Published: 00:00, 09 November 2006
TWO amphibious cars were driven across the Channel from Dover to Calais on Monday, setting a new record, and highlighting a dispute a Kent landowner has with the Environment Agency.
Doug Hilton, who runs the Buckland Lake Reserve on the Thames Estuary at Cliffe, near Rochester, wants to put clean soil in the lake to strengthen banks which support roads around the reserve.
But the Environment Agency is insisting on restrictions which mean Mr Hilton could be liable to pay Landfill Tax, and could cost him £2.5 million.
"When I took the reserve on five years ago I thought it would cost me £40,000. So far it has cost me £230,000," he said.
He has been in dispute with the agency for four years.
"I want a meeting with top agency executives to sort it out, but nothing has happened. If I was in France, there would be no problem."
So after staging a protest on Dover seafront on Monday morning with a manner calling for action, he set off for France, in an amphibious vehicle, a Dutton Commander, which he normally uses to get around his lake.
With him, driving an identical vehicle, was Tim Dutton, of Littlehampton, who manufactures the craft.

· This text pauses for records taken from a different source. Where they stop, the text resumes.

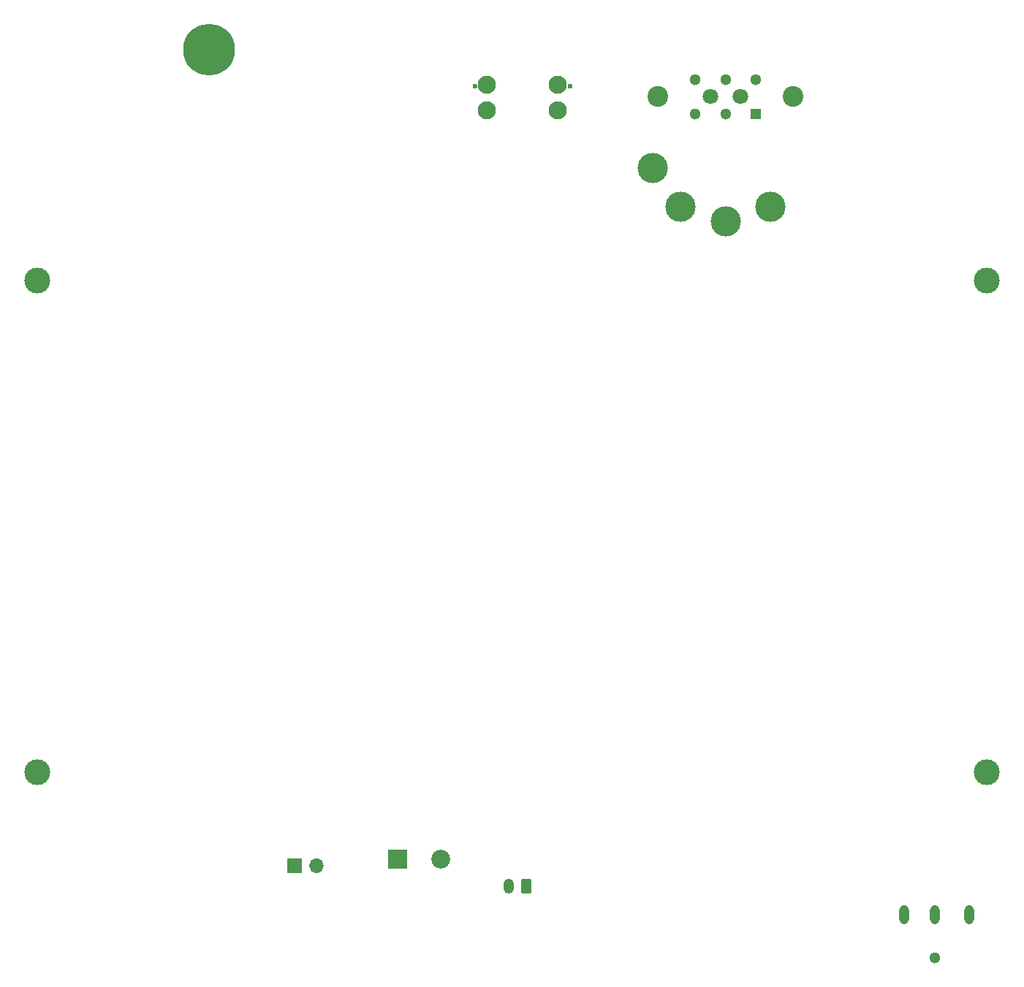
<source format=gbr>
%TF.GenerationSoftware,KiCad,Pcbnew,9.0.0*%
%TF.CreationDate,2025-03-07T13:19:33+01:00*%
%TF.ProjectId,Flatburn_V4,466c6174-6275-4726-9e5f-56342e6b6963,1*%
%TF.SameCoordinates,Original*%
%TF.FileFunction,Soldermask,Bot*%
%TF.FilePolarity,Negative*%
%FSLAX46Y46*%
G04 Gerber Fmt 4.6, Leading zero omitted, Abs format (unit mm)*
G04 Created by KiCad (PCBNEW 9.0.0) date 2025-03-07 13:19:33*
%MOMM*%
%LPD*%
G01*
G04 APERTURE LIST*
G04 Aperture macros list*
%AMRoundRect*
0 Rectangle with rounded corners*
0 $1 Rounding radius*
0 $2 $3 $4 $5 $6 $7 $8 $9 X,Y pos of 4 corners*
0 Add a 4 corners polygon primitive as box body*
4,1,4,$2,$3,$4,$5,$6,$7,$8,$9,$2,$3,0*
0 Add four circle primitives for the rounded corners*
1,1,$1+$1,$2,$3*
1,1,$1+$1,$4,$5*
1,1,$1+$1,$6,$7*
1,1,$1+$1,$8,$9*
0 Add four rect primitives between the rounded corners*
20,1,$1+$1,$2,$3,$4,$5,0*
20,1,$1+$1,$4,$5,$6,$7,0*
20,1,$1+$1,$6,$7,$8,$9,0*
20,1,$1+$1,$8,$9,$2,$3,0*%
G04 Aperture macros list end*
%ADD10C,3.000000*%
%ADD11C,3.500000*%
%ADD12C,0.600000*%
%ADD13C,2.100000*%
%ADD14R,1.700000X1.700000*%
%ADD15O,1.700000X1.700000*%
%ADD16C,1.300000*%
%ADD17O,1.108000X2.216000*%
%ADD18R,2.175000X2.175000*%
%ADD19C,2.175000*%
%ADD20RoundRect,0.250000X0.350000X0.625000X-0.350000X0.625000X-0.350000X-0.625000X0.350000X-0.625000X0*%
%ADD21O,1.200000X1.750000*%
%ADD22C,2.400000*%
%ADD23C,1.800000*%
%ADD24R,1.300000X1.300000*%
%ADD25C,6.000000*%
G04 APERTURE END LIST*
D10*
%TO.C,MH4*%
X70900000Y-128820000D03*
%TD*%
D11*
%TO.C,SW1*%
X150626207Y-121909997D03*
X145399612Y-120215807D03*
X142167028Y-115773063D03*
X155850431Y-120208511D03*
%TD*%
D12*
%TO.C,J3*%
X121600000Y-106310000D03*
X132600000Y-106310000D03*
D13*
X123000000Y-106140000D03*
X131200000Y-106140000D03*
X131200000Y-109080000D03*
X123000000Y-109080000D03*
%TD*%
D14*
%TO.C,J8*%
X100660000Y-196620000D03*
D15*
X103200000Y-196620000D03*
%TD*%
D10*
%TO.C,MH3*%
X70900000Y-185820000D03*
%TD*%
D16*
%TO.C,J2*%
X174830000Y-207300000D03*
D17*
X178830000Y-202300000D03*
X174830000Y-202300000D03*
X171330000Y-202300000D03*
%TD*%
D18*
%TO.C,J4*%
X112645000Y-195820000D03*
D19*
X117645000Y-195820000D03*
%TD*%
D20*
%TO.C,J1*%
X127530000Y-199000000D03*
D21*
X125530000Y-199000000D03*
%TD*%
D10*
%TO.C,MH1*%
X180900000Y-128820000D03*
%TD*%
%TO.C,MH2*%
X180900000Y-185820000D03*
%TD*%
D22*
%TO.C,SW2*%
X158460000Y-107490000D03*
D23*
X152360000Y-107490000D03*
X148860000Y-107490000D03*
D22*
X142760000Y-107490000D03*
D24*
X154110000Y-109490000D03*
D16*
X150610000Y-109490000D03*
X147110000Y-109490000D03*
X154110000Y-105490000D03*
X150610000Y-105490000D03*
X147110000Y-105490000D03*
%TD*%
D25*
%TO.C,OBJ1*%
X90810000Y-102030000D03*
%TD*%
M02*

</source>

And attached to the top of Mr Hilton’s vehicle was Percy, a plastic goose. "I thought it appropriate that the ultimate amphibian should accompany us."
Mr Hilton said the only previous attempt by two cars to make such a crossing was in 1965 when one of them had to be towed ashore. He said he hoped to make it in five hours.
With pilot Lance Oram escorting them in a safety boat, Mr Hilton and Mr Dutton drove into the water from the slipway at Dover beach, and set off for France.
They drove ashore on Calais beach seven hours and nine minutes later.